Research News

Mon, 10/29/2018 | New FET Flagship Project OpenSuperQ

Ten international partners from academia and industry - including the Quantum Device Lab -  will collaborate in a unique research endeavour to build a hybrid high-performance quantum computer. The new EU project OpenSuperQ (An Open Superconducting Quantum Computer), under the coordination of Saarland University, is part of the large-scale FET Flagship Initiative on Quantum Technologies. This unprecedented €1 billion initiative is funded by the European Commission and brings together experienced partners from across the EU.

Wed, 06/13/2018 | Deterministic quantum state transfer and remote entanglement using microwave photons

Sharing information over computer networks for private, business or science-related communication is part of our everyday lives. In the future, we may use protocols based on quantum physics to realize secure communication or to perform distributed quantum information processing exceeding the capabilities of classical computers and communication networks. In our work, we take a key step toward a future quantum network by realizing a fully deterministic quantum communication protocol between two remote superconducting quantum circuits. We accomplish this protocol by emitting a single, time-symmetric, itinerant microwave photon from one node of the network and absorb at another one to transmit a quantum bit of information and establish entanglement between two distant quantum nodes on-demand.

Article: P. Kurpiers, P. Magnard, T. Walter, B. Royer, M. Pechal, J. Heinsoo, Y. Salathé, A. Akin, S. Storz, J. - C. Besse, S. Gasparinetti, A. Blais, and A. Wallraff, Nature 558, 264-267 (2018)
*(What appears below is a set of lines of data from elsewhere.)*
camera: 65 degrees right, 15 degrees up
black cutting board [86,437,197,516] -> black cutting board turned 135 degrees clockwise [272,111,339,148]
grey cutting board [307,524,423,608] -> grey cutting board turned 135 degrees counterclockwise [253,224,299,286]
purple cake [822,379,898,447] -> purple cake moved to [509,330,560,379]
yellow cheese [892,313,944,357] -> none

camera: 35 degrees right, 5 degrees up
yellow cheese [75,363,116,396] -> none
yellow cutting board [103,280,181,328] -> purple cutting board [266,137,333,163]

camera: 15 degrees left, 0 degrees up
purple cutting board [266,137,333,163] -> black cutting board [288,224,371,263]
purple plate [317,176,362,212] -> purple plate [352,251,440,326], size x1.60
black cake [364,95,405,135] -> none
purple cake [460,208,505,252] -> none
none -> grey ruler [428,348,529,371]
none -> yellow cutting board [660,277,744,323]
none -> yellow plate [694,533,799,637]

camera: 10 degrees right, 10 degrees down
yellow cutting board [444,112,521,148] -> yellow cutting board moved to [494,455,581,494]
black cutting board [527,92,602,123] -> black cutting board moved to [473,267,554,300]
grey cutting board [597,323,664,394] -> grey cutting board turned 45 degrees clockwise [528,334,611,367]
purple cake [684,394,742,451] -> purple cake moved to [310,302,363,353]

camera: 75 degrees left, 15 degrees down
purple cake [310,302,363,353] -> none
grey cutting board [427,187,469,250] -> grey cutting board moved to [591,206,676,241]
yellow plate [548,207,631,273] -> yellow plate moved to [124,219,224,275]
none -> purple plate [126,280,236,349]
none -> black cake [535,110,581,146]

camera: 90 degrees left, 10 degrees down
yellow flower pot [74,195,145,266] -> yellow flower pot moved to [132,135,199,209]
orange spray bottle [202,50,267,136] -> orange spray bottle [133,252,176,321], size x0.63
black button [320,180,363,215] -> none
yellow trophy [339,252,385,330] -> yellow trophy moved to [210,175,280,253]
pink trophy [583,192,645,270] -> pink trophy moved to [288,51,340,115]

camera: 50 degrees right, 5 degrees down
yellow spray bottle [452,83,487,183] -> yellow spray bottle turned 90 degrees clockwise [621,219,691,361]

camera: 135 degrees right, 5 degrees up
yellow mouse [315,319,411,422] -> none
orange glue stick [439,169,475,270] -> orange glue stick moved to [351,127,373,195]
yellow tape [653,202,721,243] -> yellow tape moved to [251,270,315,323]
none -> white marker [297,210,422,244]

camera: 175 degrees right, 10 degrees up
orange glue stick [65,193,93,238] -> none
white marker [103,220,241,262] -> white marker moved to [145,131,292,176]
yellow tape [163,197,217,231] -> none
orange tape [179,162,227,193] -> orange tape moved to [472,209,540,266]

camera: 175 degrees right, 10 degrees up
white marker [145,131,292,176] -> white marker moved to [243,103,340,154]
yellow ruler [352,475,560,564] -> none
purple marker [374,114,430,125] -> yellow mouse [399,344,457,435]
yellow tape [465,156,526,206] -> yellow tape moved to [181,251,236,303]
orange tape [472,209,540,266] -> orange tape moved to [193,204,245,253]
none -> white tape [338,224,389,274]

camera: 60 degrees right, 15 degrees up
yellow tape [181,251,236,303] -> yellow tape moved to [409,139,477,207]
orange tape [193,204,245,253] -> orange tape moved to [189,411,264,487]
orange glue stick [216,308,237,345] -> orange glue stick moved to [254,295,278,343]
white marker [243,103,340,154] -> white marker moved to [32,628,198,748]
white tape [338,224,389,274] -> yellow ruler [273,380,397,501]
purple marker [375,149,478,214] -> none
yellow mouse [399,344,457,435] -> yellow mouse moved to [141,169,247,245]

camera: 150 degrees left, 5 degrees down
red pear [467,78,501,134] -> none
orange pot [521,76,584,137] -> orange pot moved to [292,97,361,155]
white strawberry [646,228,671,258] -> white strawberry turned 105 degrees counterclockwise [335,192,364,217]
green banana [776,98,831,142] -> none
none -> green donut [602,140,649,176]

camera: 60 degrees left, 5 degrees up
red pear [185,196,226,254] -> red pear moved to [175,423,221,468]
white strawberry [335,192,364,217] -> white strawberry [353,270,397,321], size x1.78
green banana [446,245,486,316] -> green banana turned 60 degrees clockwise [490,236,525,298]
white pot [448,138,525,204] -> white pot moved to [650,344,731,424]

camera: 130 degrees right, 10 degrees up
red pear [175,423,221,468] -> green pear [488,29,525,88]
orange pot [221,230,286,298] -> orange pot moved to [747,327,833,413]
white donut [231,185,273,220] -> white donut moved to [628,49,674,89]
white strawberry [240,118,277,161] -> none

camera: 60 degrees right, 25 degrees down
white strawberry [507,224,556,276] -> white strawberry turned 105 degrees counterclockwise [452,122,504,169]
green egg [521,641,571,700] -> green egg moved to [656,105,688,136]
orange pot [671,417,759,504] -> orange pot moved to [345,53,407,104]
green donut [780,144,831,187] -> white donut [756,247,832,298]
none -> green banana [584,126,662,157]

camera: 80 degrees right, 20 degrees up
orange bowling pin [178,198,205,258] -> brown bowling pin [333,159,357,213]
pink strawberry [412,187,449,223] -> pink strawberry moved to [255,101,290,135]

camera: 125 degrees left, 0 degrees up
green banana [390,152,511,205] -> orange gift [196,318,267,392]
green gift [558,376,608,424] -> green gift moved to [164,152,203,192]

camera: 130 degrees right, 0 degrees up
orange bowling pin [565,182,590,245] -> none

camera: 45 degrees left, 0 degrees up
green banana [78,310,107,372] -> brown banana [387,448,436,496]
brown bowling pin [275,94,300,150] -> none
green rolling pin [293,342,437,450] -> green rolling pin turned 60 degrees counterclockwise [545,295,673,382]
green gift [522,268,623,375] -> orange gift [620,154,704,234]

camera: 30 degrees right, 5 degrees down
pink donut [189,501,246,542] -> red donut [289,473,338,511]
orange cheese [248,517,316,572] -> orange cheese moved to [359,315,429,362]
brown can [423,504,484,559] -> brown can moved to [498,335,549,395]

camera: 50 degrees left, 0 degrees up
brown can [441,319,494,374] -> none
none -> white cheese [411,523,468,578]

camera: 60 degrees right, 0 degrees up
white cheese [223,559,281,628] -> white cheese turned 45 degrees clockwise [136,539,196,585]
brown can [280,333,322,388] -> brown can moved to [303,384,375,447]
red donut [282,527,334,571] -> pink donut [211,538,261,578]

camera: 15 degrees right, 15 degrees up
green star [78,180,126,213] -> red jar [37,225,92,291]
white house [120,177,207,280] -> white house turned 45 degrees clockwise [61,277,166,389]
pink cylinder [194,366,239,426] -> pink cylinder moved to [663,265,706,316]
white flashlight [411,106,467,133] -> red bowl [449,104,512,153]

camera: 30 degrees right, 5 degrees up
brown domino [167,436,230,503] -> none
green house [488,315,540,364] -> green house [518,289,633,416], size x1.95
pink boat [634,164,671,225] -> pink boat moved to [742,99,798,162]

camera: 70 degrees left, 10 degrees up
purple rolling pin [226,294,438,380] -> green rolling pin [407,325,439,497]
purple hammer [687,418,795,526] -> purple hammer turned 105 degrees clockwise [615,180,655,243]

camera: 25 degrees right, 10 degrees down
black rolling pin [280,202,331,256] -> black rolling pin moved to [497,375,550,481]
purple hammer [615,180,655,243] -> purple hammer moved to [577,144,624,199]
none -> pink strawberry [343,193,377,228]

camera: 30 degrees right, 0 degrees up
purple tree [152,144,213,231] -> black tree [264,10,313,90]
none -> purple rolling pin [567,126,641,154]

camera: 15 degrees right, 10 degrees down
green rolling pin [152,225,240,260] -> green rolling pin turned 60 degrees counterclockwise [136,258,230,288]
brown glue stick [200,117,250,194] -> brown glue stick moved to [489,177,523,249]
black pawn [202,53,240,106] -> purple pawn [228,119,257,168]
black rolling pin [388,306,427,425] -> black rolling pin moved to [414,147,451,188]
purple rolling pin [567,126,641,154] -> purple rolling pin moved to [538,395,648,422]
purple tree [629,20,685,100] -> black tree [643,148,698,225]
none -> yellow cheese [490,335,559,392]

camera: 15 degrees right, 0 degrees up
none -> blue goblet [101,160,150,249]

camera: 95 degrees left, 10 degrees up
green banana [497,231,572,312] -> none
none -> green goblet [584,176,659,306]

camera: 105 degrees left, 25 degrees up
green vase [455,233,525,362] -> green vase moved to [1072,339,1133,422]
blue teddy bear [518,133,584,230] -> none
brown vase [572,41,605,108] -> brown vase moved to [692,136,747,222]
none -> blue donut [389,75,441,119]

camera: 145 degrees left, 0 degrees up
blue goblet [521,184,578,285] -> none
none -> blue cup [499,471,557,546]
Tue, 04/03/2018 | Single-Shot Quantum Non-Demolition Detection of Individual Itinerant Microwave Photons

Information is often transmitted using electromagnetic radiation, the quantum units of which are photons. In the microwave regime, detecting single itinerant photons at the receiving end of a transmission channel is challenging since microwave photons possess 5 orders of magnitude less energy than their optical counterparts.

In this work, we show how to transfer the information content of  a propagating photon into an excitation of a stationary qubit. By reading out the state of the latter, we acquire knowledge about the photon’s presence without destroying it. This ‘non-demolition’ aspect opens up new possibilities of detecting the photon in flight while allowing it to travel on towards another destination. Such schemes are potentially useful for realizing logic gates between propagating photons and for creating quantum networks.

Article: J. - C. Besse, S. Gasparinetti, M. C. Collodo, T. Walter, P. Kurpiers, M. Pechal, C. Eichler, and A. Wallraff, Phys. Rev. X 8, 021003 (2018)

Fri, 03/02/2018 | Studying light-harvesting models with superconducting circuits

Anton Potočnik together with his colleagues from the Quantum Device Lab and collaborators from the University of Cambridge and Princeton University shows how superconducting quantum circuits can be used to obtain insights into light-harvesting models.

Mon, 10/16/2017 | Correlations and entanglement of microwave photons emitted in a cascade decay

In the '70s, atomic cascades were used as the first sources of polarization-entangled photon pairs, making it possible to test nonlocal aspects of quantum mechanics for the first time. In our experiment, we have provided a new perspective on cascade decay by engineering a setting that is hardly reachable in the realm of atomic physics, namely, one in which a single emitter is coherently excited and decays into individual, well-defined, continuously monitored field modes. Our emitter is an artificial atom with transition frequencies in the microwave domain, stongly coupled to a one-dimensional waveguide. The emitter is prepared in a coherent superposition of the ground and second-excited state; when it decays, the coherence of its state is mapped onto two itinerant photonic modes, which we characterize using nearly-quantum-limited linear amplifiers. The ability to generate entanglement between spatially separated, itinerant radiation fields, as demonstrated in our experiment, is essential to quantum information distribution protocols.